Render the lines below as a JSON list of strings, one string per line, skipping any blank lines. Leave out the picture markers.
══ Supplied data
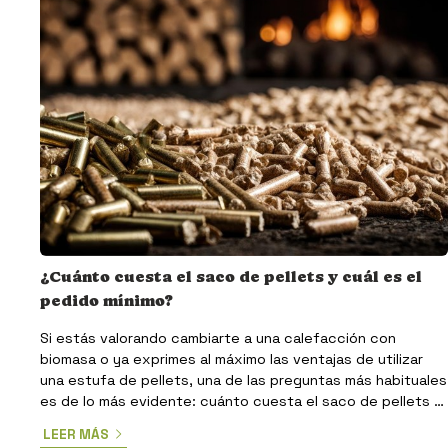
¿Cuánto cuesta el saco de pellets y cuál es el
pedido mínimo?
Si estás valorando cambiarte a una calefacción con
biomasa o ya exprimes al máximo las ventajas de utilizar
una estufa de pellets, una de las preguntas más habituales
es de lo más evidente: cuánto cuesta el saco de pellets y
cuántos hay que comprar como mínimo a la hora de
LEER MÁS
hacernos un pedido. ¿Lo resolvemos? Vamos con ello: en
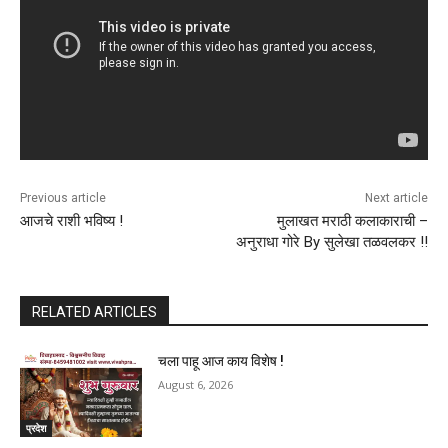
Previous article
Next article
आजचे राशी भविष्य !
मुलाखत मराठी कलाकाराची –
अनुराधा गोरे By सुलेखा तळवलकर !!
RELATED ARTICLES
चला पाहू आज काय विशेष !
August 6, 2026
प्रदेश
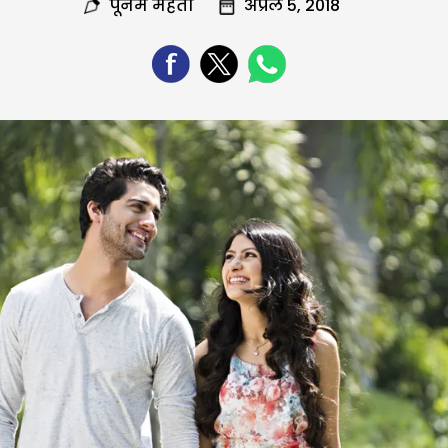
पूनम मेहता
अप्रैल 5, 2018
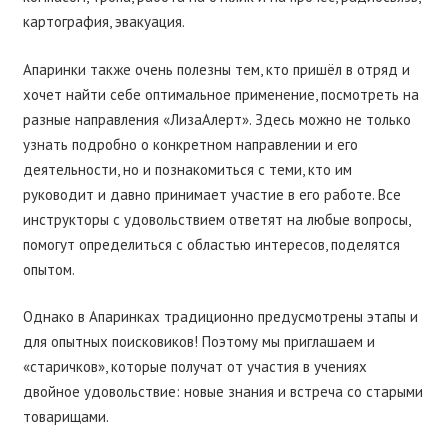
картография, эвакуация.
Апаринки также очень полезны тем, кто пришёл в отряд и
хочет найти себе оптимальное применение, посмотреть на
разные направления «ЛизаАлерт». Здесь можно не только
узнать подробно о конкретном направлении и его
деятельности, но и познакомиться с теми, кто им
руководит и давно принимает участие в его работе. Все
инструкторы с удовольствием ответят на любые вопросы,
помогут определиться с областью интересов, поделятся
опытом.
Однако в Апаринках традиционно предусмотрены этапы и
для опытных поисковиков! Поэтому мы приглашаем и
«старичков», которые получат от участия в учениях
двойное удовольствие: новые знания и встреча со старыми
товарищами.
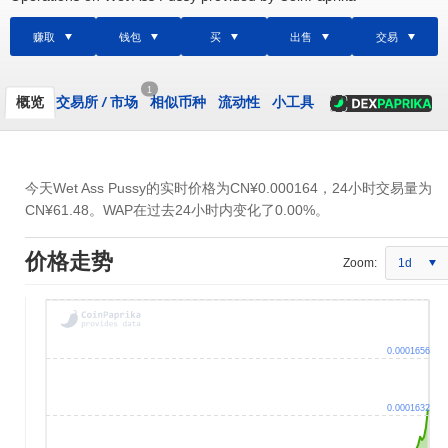
赚取
钱包
买
出售
交易
1
概览
交易所
/
市场
相似币种
流动性
小工具
今天Wet Ass Pussy的实时价格为
CN¥0.000164
，24小时交易量为
CN¥61.48
。WAP在过去24小时内变化了0.00%。
价格走势
Zoom:
1d
0.0001656
0.0001632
════
### Expected output
[
  "¿Cuánto cuesta el saco de pellets y cuál es el",
  "pedido mínimo?",
  "Si estás valorando cambiarte a una calefacción con",
  "biomasa o ya exprimes al máximo las ventajas de utilizar",
  "una estufa de pellets, una de las preguntas más habituales",
  "es de lo más evidente: cuánto cuesta el saco de pellets y",
  "cuántos hay que comprar como mínimo a la hora de",
  "LEER MÁS",
  "hacernos un pedido. ¿Lo resolvemos? Vamos con ello: en",
  "Previous article",
  "Next article",
  "आजचे राशी भविष्य !",
  "मुलाखत मराठी कलाकाराची –",
  "अनुराधा गोरे By सुलेखा तळवलकर !!",
  "RELATED ARTICLES",
  "चला पाहू आज काय विशेष !",
  "August 6, 2026",
  "प्रदेश",
  "पूनम मेहता",
  "अप्रैल 5, 2018",
  "картография, эвакуация.",
  "Апаринки также очень полезны тем, кто пришёл в отряд и",
  "хочет найти себе оптимальное применение, посмотреть на",
  "разные направления «ЛизаАлерт». Здесь можно не только",
  "узнать подробно о конкретном направлении и его",
  "деятельности, но и познакомиться с теми, кто им",
  "руководит и давно принимает участие в его работе. Все",
  "инструкторы с удовольствием ответят на любые вопросы,",
  "помогут определиться с областью интересов, поделятся",
  "опытом.",
  "Однако в Апаринках традиционно предусмотрены этапы и",
  "для опытных поисковиков! Поэтому мы приглашаем и",
  "«старичков», которые получат от участия в учениях",
  "двойное удовольствие: новые знания и встреча со старыми",
  "товарищами.",
  "赚取",
  "钱包",
  "买",
  "出售",
  "交易",
  "1",
  "概览",
  "交易所",
  "/",
  "市场",
  "相似币种",
  "流动性",
  "小工具",
  "今天Wet Ass Pussy的实时价格为",
  "CN¥0.000164",
  "，24小时交易量为",
  "CN¥61.48",
  "。WAP在过去24小时内变化了0.00%。",
  "价格走势",
  "Zoom:",
  "1d",
  "0.0001656",
  "0.0001632"
]